Re: FFI licensing [Was: Hello-C mailing list?]
- From: Kenny Tilton <ktilton@xxxxxxxxxx>
- Date: Wed, 29 Jun 2005 19:10:58 GMT
Kevin Rosenberg wrote:
On 2005-06-29, Kenny Tilton <ktilton@xxxxxxxxxx> wrote:
[...]
Who knows where this will end up? All projects have friendly licenses and are free to borrow from each other. Hello-C by name may cease to exist or may end up with its own project. Meanwhile the CFFI developer has responded positively to Hello-C extending his work, so the source will be in a branch of the CFFI CVS tree for now.
Hope that is not too confusing. :)
Well, sorry to add to the confusion, but the licensing issue is not clear, and that is my fault. I originally licensed UFFI under Franz's Lesser Lisp GPL (LLGPL). However, I subsequently changed the license to the more liberal BSD license. I updated the LICENSE file with this information, but neglected to update license header in the individual source files. I will rectify this discordance.
My inclination is complete the intended transition by change the license test in the source files to a BSD license. However, that would prevent UFFI from participating in the "borrowing" process you mentioned.
IANAL, but:
(1) I do not see why BSD interferes with borrowing. I just read it again, nope, do not see a problem. The only constraint is preserving the copyright notice -- no problem there. If you mean reconciling the licenses, shucks, looks like we have BSD-MIT-MIT. Should not be too hard to sort out.

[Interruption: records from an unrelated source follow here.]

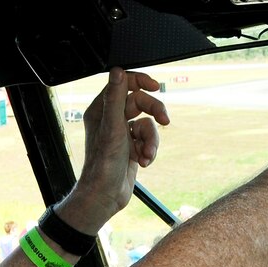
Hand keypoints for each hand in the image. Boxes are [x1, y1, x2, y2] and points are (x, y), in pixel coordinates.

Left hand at [63, 68, 168, 229]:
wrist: (106, 195)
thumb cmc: (103, 163)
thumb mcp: (112, 127)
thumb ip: (115, 97)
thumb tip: (117, 70)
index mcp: (101, 109)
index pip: (123, 84)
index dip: (140, 82)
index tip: (156, 87)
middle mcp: (111, 119)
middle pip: (140, 103)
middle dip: (154, 112)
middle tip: (165, 120)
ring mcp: (122, 134)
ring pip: (148, 124)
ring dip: (151, 140)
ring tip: (146, 154)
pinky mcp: (131, 148)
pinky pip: (148, 140)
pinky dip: (150, 150)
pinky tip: (144, 162)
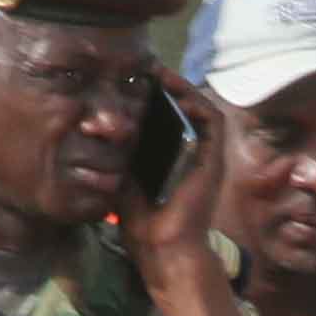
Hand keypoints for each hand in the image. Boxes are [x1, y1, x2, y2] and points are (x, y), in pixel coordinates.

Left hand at [131, 69, 233, 278]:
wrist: (161, 245)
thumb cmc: (140, 220)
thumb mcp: (122, 175)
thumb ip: (120, 150)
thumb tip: (101, 123)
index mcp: (167, 156)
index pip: (164, 116)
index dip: (152, 95)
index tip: (132, 79)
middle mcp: (188, 152)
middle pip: (183, 108)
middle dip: (167, 86)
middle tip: (146, 70)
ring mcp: (203, 154)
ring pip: (200, 108)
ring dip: (183, 88)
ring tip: (161, 75)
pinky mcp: (214, 158)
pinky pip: (213, 120)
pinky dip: (199, 102)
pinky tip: (178, 92)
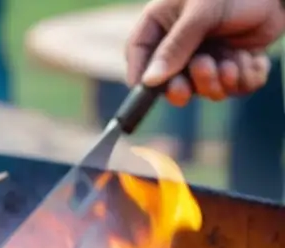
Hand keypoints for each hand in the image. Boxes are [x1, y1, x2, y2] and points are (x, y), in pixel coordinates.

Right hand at [126, 0, 284, 104]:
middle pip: (169, 82)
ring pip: (202, 89)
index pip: (138, 55)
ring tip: (233, 61)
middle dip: (187, 85)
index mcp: (162, 24)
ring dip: (220, 81)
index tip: (148, 91)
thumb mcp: (199, 14)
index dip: (140, 76)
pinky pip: (232, 88)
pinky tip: (250, 60)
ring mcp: (205, 56)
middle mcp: (180, 44)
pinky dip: (244, 79)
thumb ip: (174, 47)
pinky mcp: (230, 65)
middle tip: (197, 79)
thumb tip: (149, 82)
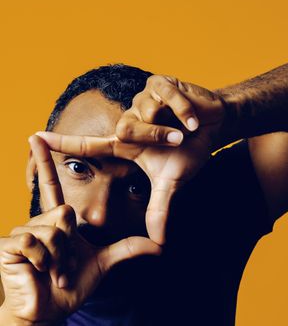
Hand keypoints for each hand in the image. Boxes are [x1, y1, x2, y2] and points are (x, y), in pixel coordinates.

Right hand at [0, 136, 160, 325]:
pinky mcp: (8, 245)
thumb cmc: (69, 288)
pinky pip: (33, 242)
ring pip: (52, 231)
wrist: (46, 313)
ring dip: (59, 258)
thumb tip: (159, 245)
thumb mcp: (102, 264)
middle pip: (64, 215)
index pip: (52, 186)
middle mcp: (38, 221)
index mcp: (56, 221)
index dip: (44, 161)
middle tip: (65, 267)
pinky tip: (37, 271)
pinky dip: (43, 261)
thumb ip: (127, 249)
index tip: (36, 136)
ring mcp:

(2) When I forked from UFFI, I think you were LLGPL. Not sure because all I have is the source and I gather those got out of synch. I guess we could reconstruct when the fork took place one way or another. This matters because your change to BSD is not retroactive. Of course, any new development would fall under the BSD, so sufficient added-value makes the LLGPL code base unpalatable. Aside from that, the LLGPL-based release lives on under that license.
How would you feel about following the transition to a BSD license for your UFFI fork?
I have no problem with BSD. I went with MIT on my stuff. CFFI looks like MIT.
PS Congratulations on the funding for lispnyc's summer of code
Thanks. And, as I said long ago when UFFI got me across what seemed like a vast barrier to my first C library, thanks to you for the uber-contrib that is UFFI. We will try to live up to that high standard with Fetter and "UFFI, The Next Generation" (CFFI or Hello-C).